The History of National Mammography Day
Even though National Breast Cancer Awareness Month has been celebrated since 1984, it wasn’t until United States President Bill Clinton that National Mammography Day was officially made an observance day in 1993.
It was the final touch to making the entire month of October a reminder that every two minutes a woman is diagnosed with breast cancer in the United States.
The History of the Mammogram
The origins of the mammogram can be traced back to 1913 when a German surgeon named Albert Salomon conducted the first mammogram study on 3,000 mastectomies. He conducted the study by comparing the X-rays of breasts to the actual removed tissue—making sure that he specifically observed microcalcifications that might have occurred.

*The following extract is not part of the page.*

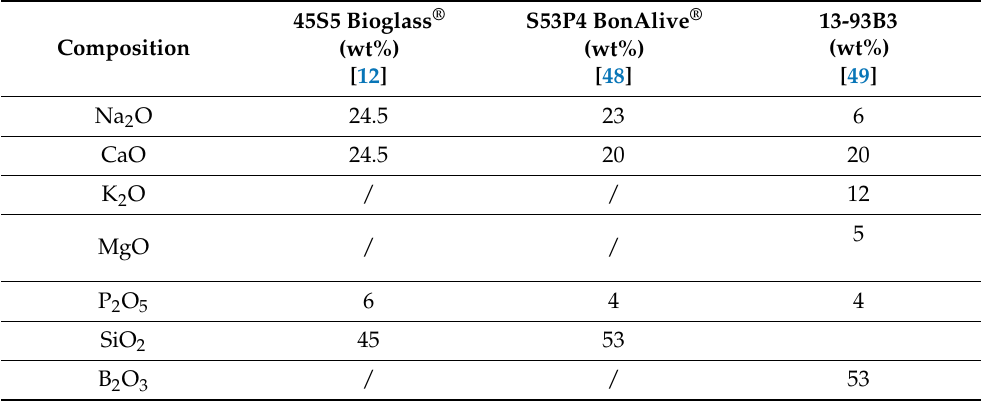
Table 1. Chemical composition of 45S5 bioactive glass (Bioglass ® ), S53P4 bioactive glass (BonAlive ® ), and the 13-93B3 borate-based glass used for clinical trials in dentistry, reconstructive surgery (bone regeneration), and the treatment of infections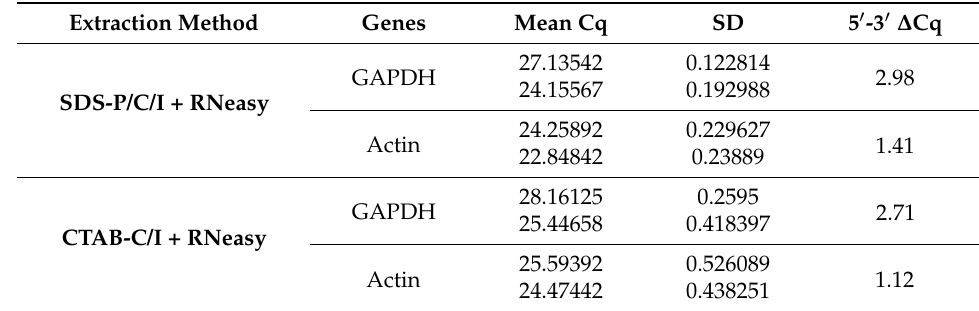
Table 2. The 5 1 -3 1 ratio mRNA integrity test. The test was carried out using primers designed on the 5 1 and 3 1 regions of GAPDH and actin genes from hemp ( n = 4). The mean Cq values for each gene correspond, in the order shown, to the 5 1 and 3 1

This would form the groundwork for understanding the spread of tumors—information that would be used when Robert Egan developed the first mammogram in the 1950s.
Facts About Breast Cancer
Below are some stark facts about breast cancer in the United States:
- Every year, over 276,000 new cases of invasive breast cancer are diagnosed in women.
- Over 42,000 women die every year from breast cancer.
- Breast cancer incidence rates have risen by 0.3% over the last few years.
- Breast cancer is the second leading cause of death in women.
Breast Cancer Risks
Although scientists are still uncovering new data on breast cancer regularly and perceived risk factors may change over time, below are some of the current risk factors for breast cancer:
- Women who drink 2-3 drinks a day have a 20% higher risk of breast cancer than non-drinkers.
- Obesity is believed to be a breast cancer risk factor as well.
- Smoking also raises a woman’s chances of developing breast cancer.
Other Risk Factors Include:
- A sedentary lifestyle
- Not having children
- Not breastfeeding
- Use of birth control
- Hormone therapy after menopause
- Breast implants
Observing National Mammography Day
The best way for any woman to celebrate this holiday is by making a mammogram appointment with their doctor. Early detection increases a woman’s chance of surviving breast cancer, so regular mammograms are key.
It’s also a good day to participate in fundraisers organized by the American Cancer Society and other organizations that deal with breast cancer research. Women can also use this day to raise awareness about breast cancer with their friends and family. And finally, a person can observe this day by using the hashtag #NationalMammographyDay on all of their social media accounts.